Using the metallibure page, answer yes or no for each numbered statement and quote the words that decide it. 1. Metallibure was introduced in 1973. 2. Metallibure was withdrawn in the United States because of its cost. 3. The drug that replaced metallibure is a progestin.

** Opening Document passage block **

Metallibure

Clinical data
- Trade names: Aimax, Suisynchron, Turisynchron
- Other names: Methallibure; Methallibur; ICI-33828; AY-61122; NSC-69536
- Drug class: Antigonadotropin

Identifiers
- IUPAC name 1-But-3-en-2-yl-3-(methylcarbamothioylamino)thiourea;
- CAS Number: 926-93-2;
- PubChem CID: 3003791;
- ChemSpider: 2274191;
- UNII: MBU5XJ97C4;
- CompTox Dashboard (EPA): DTXSID70862475 ;
- ECHA InfoCard: 100.011.952

Chemical and physical data
- Formula: C_{7}H_{14}N_{4}S_{2}
- Molar mass: 218.34 g·mol^{−1}
- 3D model (JSmol): Interactive image;
- SMILES CC(C=C)NC(=S)NNC(=S)NC;
- InChI InChI=1S/C7H14N4S2/c1-4-5(2)9-7(13)11-10-6(12)8-3/h4-5H,1H2,2-3H3,(H2,8,10,12)(H2,9,11,13); Key:CGFFKDRVHZIQHL-UHFFFAOYSA-N;

= Metallibure =

Chemical compound

Metallibure (INN; also known as methallibure (USAN, BAN) or methallibur (German); brand names Aimax, Suisynchron, Turisynchron; former developmental codes ICI-33828, AY-61122, NSC-69536) is a medication which was introduced in 1973 and has been used in veterinary medicine to synchronize estrus. It was withdrawn in the United States and Europe due to teratogenicity and has been replaced with altrenogest (Regumate, Matrix), a progestin.

** Closing Document passage block **
** Opening Extracted material block **

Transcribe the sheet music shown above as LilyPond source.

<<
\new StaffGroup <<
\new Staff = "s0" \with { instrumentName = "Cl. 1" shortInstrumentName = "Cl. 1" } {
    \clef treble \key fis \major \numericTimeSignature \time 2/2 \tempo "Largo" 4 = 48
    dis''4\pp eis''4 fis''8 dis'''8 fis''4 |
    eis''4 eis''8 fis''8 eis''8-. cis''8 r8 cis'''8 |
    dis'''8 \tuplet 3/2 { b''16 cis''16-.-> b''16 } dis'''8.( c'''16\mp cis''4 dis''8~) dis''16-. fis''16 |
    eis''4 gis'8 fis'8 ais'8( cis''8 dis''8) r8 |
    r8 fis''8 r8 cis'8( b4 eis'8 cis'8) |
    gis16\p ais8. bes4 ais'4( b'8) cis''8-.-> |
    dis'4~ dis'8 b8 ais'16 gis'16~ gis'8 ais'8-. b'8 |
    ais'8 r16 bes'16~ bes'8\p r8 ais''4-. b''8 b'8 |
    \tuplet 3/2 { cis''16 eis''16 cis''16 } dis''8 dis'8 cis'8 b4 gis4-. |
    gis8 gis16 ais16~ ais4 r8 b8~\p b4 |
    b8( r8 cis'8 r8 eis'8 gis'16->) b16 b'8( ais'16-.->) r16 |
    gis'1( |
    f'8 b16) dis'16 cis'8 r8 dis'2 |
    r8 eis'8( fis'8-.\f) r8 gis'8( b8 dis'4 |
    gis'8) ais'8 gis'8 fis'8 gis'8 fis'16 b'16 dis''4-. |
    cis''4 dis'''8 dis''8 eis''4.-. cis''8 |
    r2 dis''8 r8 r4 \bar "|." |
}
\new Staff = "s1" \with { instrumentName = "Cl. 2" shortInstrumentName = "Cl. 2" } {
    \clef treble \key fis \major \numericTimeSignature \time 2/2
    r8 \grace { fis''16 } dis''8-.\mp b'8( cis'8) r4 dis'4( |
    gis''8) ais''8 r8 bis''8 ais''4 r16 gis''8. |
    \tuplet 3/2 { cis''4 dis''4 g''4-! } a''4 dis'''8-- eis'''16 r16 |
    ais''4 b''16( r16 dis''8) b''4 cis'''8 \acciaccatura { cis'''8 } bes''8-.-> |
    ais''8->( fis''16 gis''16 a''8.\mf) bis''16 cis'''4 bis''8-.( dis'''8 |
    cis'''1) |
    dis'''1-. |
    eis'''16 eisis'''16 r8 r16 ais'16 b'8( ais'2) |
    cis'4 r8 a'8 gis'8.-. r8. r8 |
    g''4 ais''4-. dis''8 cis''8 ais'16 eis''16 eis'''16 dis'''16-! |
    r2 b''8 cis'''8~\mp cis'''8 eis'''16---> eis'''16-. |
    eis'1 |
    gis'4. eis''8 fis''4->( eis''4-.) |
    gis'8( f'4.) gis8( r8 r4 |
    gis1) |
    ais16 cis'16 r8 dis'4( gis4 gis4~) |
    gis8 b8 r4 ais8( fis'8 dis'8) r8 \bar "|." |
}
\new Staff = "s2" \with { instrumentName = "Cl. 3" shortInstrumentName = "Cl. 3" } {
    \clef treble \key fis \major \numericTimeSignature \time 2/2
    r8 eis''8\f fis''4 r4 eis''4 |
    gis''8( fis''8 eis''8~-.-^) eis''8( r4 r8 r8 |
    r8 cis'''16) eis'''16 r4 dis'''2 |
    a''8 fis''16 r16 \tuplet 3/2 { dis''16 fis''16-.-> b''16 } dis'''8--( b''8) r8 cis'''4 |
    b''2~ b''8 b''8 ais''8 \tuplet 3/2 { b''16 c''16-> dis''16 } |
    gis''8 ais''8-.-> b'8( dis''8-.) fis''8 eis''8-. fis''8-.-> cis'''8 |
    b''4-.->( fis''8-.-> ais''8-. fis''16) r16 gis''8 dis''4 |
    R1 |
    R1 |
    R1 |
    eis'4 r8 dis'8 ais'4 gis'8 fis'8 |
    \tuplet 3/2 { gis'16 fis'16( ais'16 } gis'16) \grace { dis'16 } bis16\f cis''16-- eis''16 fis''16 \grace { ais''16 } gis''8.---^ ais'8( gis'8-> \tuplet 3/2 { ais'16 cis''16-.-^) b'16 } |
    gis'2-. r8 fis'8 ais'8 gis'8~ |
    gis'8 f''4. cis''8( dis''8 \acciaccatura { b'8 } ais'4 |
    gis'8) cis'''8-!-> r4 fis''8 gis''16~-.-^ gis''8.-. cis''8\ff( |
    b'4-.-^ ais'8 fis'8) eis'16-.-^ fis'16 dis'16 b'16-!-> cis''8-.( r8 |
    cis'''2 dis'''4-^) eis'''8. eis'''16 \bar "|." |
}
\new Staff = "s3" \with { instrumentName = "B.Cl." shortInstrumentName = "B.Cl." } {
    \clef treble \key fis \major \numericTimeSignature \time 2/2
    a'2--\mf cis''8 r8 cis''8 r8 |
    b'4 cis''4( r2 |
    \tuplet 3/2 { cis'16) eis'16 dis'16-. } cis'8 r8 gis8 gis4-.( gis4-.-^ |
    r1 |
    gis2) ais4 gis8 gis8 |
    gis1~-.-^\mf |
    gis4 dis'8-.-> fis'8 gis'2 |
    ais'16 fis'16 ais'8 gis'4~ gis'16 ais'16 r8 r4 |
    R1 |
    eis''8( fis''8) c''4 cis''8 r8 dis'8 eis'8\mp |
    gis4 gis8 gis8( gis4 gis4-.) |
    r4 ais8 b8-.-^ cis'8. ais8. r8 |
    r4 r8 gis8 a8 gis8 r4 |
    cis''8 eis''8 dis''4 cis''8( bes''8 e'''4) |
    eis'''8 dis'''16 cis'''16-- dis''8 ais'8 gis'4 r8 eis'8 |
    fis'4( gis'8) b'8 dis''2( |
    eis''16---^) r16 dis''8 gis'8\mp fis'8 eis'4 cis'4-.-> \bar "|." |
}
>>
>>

** Closing Extracted material block **

Answer
1. Yes: "introduced in 1973"
2. No: "withdrawn in the United States and Europe due to teratogenicity"
3. Yes: "has been replaced with altrenogest (Regumate, Matrix), a progestin"